The fourth day of competition at the ninety-third edition of the FIM ISDE was another punishing one for competitors. With over three-hundred kilometres of riding in hot and dusty conditions on the same course used for day three, many weary bodies were relieved to reach the end of day four in the knowledge that a new loop would await them for day five.
Once again setting the benchmark in this year’s FIM ISDE, Australia secured yet another comfortable day win. Fastest from the outset, they continued to confidently build their advantage throughout the long and physically demanding day of racing and will start the penultimate day with an almost six-minute advantage over the United States.
Although unable to answer the pace of their rivals, moral remains high within the United States squad and as Steward Baylor (USA – KTM) explains there is still a lot more racing to come.
“We’re not giving up just yet,” asserted Baylor. “Australia had us today, but we’re still giving it our all – there’s a long way to go. The conditions are unique and I feel Chile has certainly stamped its character on this year’s FIM ISDE. Every special test is different and requires a lot of focus and race craft to get right. It’s difficult out there, but we’re keeping it fun.”
Ending day three one-minute and thirty seconds behind the United States, Italy maintain third overall – albeit three minutes and twenty seconds down. However, with France less than three minutes adrift in fourth, they can not afford to relax.

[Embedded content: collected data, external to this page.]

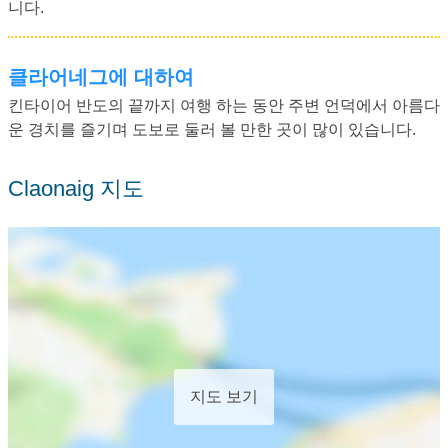
니다.
클라어네그에 대하여
킨타이어 반도의 끝까지 여행 하는 동안 주변 언덕에서 아름다
운 경치를 즐기며 도보로 둘러 볼 만한 곳이 많이 있습니다.
Claonaig 지도
지도 보기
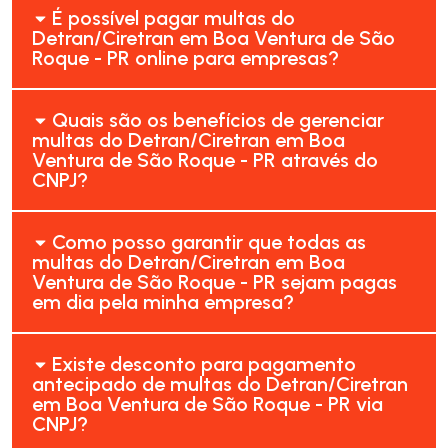
É possível pagar multas do
Detran/Ciretran em Boa Ventura de São
Roque - PR online para empresas?
Quais são os benefícios de gerenciar
multas do Detran/Ciretran em Boa
Ventura de São Roque - PR através do
CNPJ?
Como posso garantir que todas as
multas do Detran/Ciretran em Boa
Ventura de São Roque - PR sejam pagas
em dia pela minha empresa?
Existe desconto para pagamento
antecipado de multas do Detran/Ciretran
em Boa Ventura de São Roque - PR via
CNPJ?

“With how difficult the riding is, positions are still quite tight in the overall standings,” told Giacomo Redondi (ITA – Honda). “Yesterday Alex Salvini (Husqvarna) had some problems and lost a lot of time. Tomorrow it could be one of us, so we can’t afford to relax. France are always within striking distance – we don’t want to lose the podium at this point in the race.”
Spain complete the top five and enjoy an eight-minute lead over Portugal with two days remaining.

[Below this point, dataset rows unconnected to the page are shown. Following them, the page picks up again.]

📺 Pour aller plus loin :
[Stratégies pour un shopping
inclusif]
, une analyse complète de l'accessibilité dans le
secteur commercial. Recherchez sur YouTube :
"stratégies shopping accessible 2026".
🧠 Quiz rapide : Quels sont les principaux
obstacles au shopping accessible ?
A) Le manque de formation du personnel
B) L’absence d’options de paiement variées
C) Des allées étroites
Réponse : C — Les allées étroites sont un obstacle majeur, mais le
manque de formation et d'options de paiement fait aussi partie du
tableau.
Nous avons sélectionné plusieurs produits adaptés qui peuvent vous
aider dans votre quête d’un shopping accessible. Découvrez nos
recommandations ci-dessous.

Steadfast at the top of the FIM Junior World Trophy classification, Italy are beginning to look like clear favourites for this year’s title. Claiming their fourth day win, Andrea Verona (TM) and Matteo Cavallo (Beta) impressed on Chilean soil, finishing the day in sixth and seventh overall respectively.
The United States sit second overall, less than four minutes and thirty seconds behind the Italians, with hope that day five will deliver some surprises. The battle for the final step of the podium continues to heat up as Chile beat France for the second day running. Third on day four, Chile have closed to within one-minute of their rivals, setting up an exciting end to the proceedings. Australia and Sweden round out the top six.

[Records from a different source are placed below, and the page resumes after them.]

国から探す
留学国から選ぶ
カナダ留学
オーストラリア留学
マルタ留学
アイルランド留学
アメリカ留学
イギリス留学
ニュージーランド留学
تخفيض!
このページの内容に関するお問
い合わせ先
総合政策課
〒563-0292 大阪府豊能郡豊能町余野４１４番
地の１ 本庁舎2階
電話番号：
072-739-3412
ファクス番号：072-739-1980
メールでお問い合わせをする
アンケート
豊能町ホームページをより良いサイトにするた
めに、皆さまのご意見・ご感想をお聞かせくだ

There was no change at the top of the FIM Women’s World Trophy category as defending champions Australia stretched their lead to eight minutes over the United States. Spain continue to hold onto third, while France and Sweden are fixed in fourth and fifth respectively.
In the individual category, Australia’s Daniel Milner (KTM) was once again impressively fast in the dusty and rocky conditions, securing a comfortable forty-second margin of victory over teammate Daniel Sanders (Husqvarna), with Taylor Robert (USA – KTM) six seconds back in third. Milner’s day four victory pulls him almost one-minute clear of Robert in the overall standings, with Sanders third.
Claiming his second Enduro 1 class day win, Junior rider Verona extends his overall lead over Davide Guarneri (ITA – Honda), with Spain’s Victor Guerrero (Yamaha) overtaking Ryan Sipes (USA – Husqvarna) for third.
Collecting his fourth Enduro 2 victory, Robert remains the rider to beat and comfortably leads with two days remaining. A strong ride from Baylor builds him a thirty-six second cushion over France’s Loic Larrieu (Yamaha) in third.
Keeping things under control in the Enduro 3 class, Milner’s day four win sees him now lead Sanders by one-minute and seventeen seconds. Finding his feet in the Enduro 3 category, Redondi moves past home favourite Ruy Barbosa (CHL – Husqvarna) to take third.
Day four of the FIM ISDE also marked the start the FIM Vintage Trophy. Battling against both the Chilean heat, a rough and demanding course and two special tests, Germany’s Swen Schiller (Kram-It) recorded the overall fastest time of the ten class finishers, also topping the Evo 86 class. Jens Oestreich (GER – SWM) finished fastest in the ’76 class, Germany’s Jens Bossdorf (SWM) topped the ’79 class with Chilean rider Rodrigo Jara (Honda) winning the ’82 category.
With four tough days of racing now complete, competitors in the ninety-third FIM ISDE are beginning to see the home stretch come into sight with just two days remaining. The penultimate day marks the final day of traditional timecard Enduro racing, before concluding with the Motocross race on Saturday 17 November in Viña del Mar.